Activity list
1. Decide whether each statement agrees with the passage on California housing costs below: (a) the North Bay wildfires destroyed 6 percent of the regional housing stock; (b) HomeLight has offices in San Francisco and Texas; (c) the pre-fire median price of home-ownership in Marin is $1.2 million. Answer yes or no for each and quote the words of the passage that settle it.
2. In the passage on California housing costs below, what percentage of all home-mortgage loans written annually in the United States are for less than $500,000, according to the NLIHC data?
3. Write the next part of the passage on California housing costs below, picking up after its final sentence.
*** Source passage ***
The so-called “California problem” is one of relativity: $500,000 doesn’t have the buying power in Marin as it has in Maine. It doesn’t have the buying power in GOP strongholds like Orange County, either.
And the problem for the Bay Area in general, now writ large across a state that’s perpetually in flames, is a severe housing shortage that has just gotten worse because of the North Bay wildfires, which destroyed 6 percent of the regional housing stock. And according to the real estate researchers at HomeLight, the fires almost immediately triggered a $100,000 spike in average regional home prices (HomeLight’s business model matches realtors to home-buyers; the company has offices in San Francisco and Arizona).
According to the NLIHC data, while 95 percent of all home-mortgage loans written annually in the United States are for less than $500,000—20 percent of all loans written in coastal blue state California are for more than $500,000. And, the 20 percent figure is driven mostly by the Bay Area and Marin County—one of the most expensive counties in the United States—and Republican strongholds to the south (i.e., Orange County). In Marin, where the pre-fire median price of home-ownership is a cool $1.2 million, nearly half of all mortgage loans are for more than $500,000, according to the NLIHC data.
*** Dataset entries ***
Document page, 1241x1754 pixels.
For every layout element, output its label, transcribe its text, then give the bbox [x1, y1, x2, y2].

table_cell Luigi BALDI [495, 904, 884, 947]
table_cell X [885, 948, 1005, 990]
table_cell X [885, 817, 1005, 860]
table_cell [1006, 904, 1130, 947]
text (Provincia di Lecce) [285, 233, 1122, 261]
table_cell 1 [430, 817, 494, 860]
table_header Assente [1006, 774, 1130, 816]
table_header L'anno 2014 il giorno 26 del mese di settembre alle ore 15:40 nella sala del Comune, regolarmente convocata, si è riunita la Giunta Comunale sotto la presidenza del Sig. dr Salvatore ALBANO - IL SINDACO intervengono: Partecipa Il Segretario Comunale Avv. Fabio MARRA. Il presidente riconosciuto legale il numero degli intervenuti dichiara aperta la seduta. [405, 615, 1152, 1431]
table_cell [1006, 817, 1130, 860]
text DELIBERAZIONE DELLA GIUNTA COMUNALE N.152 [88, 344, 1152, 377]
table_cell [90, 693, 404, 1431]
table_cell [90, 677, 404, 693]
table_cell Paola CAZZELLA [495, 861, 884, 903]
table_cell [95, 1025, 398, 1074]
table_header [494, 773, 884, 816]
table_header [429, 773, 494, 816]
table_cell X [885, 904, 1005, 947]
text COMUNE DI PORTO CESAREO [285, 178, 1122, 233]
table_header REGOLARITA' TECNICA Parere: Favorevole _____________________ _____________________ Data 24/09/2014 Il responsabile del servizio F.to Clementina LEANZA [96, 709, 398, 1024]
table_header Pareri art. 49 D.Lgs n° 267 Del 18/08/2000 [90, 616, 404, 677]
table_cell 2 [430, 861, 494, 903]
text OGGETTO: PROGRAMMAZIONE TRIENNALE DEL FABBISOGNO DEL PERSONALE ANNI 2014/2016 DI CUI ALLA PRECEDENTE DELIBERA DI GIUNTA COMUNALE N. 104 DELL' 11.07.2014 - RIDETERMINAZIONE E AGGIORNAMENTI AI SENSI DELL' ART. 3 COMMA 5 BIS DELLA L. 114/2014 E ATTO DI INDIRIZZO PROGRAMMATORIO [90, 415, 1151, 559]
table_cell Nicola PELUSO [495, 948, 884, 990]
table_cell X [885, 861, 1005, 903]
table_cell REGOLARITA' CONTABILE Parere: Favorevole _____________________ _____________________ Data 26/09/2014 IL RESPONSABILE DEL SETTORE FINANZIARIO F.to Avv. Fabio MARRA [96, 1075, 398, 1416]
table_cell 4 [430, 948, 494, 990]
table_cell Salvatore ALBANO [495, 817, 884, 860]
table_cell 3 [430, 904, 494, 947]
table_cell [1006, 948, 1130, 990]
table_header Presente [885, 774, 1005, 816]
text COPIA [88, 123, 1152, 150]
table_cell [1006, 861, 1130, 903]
***
Outputs by task
1.
(a) Yes: "which destroyed 6 percent of the regional housing stock"
(b) No: "the company has offices in San Francisco and Arizona"
(c) Yes: "the pre-fire median price of home-ownership is a cool $1.2 million"

2. 95 percent.

3.
All of the well-traveled Marin County quality-of-life headaches are driven by the housing shortage here, said Murray, to say nothing of the general unaffordability and inaccessibility of ownership to average people. Highway 101 is forever congested with workers who labor in Marin but can’t afford to live here (60 percent of all workers in Marin commute from other places), she noted and the solution is pretty simple, at least on paper: “More housing is the solution.” But tell that to George Lucas.
Murray highlighted that the Marin County open space mandate to maintain and protect massive tracts of land from developers (approximately 85 percent of the county is undeveloped), has not been met with the other part of the implied quality-of-life deal: High-density development along the Highway 101 corridor has not happened. Demand has outpaced supply, and the supply just took a huge hit.
The North Bay fires just destroyed 6,000 houses in the region. And it was just a few years ago that Marin County told Lucas to stick to making movies and lay off the affordable housing ambitions. An inexplicably short-sighted moment of infamy for a county with a severe housing crisis, as Murray noted. “And it just got worse with this damn tax bill they just passed.”
Robert Eyler, an economics professor and a member of the Marin Economic Forum, also keyed-in on the Republican tax bill and its potential for deleterious impacts on Marin, during the early December forum in San Rafael.
Eyler noted that the region has done pretty well in the post-2008 economic recovery and that the big question being asked these days by economists is not so much about creating jobs—but in creating jobs that “let people live where they work,” which is not happening at the moment in much of Marin County.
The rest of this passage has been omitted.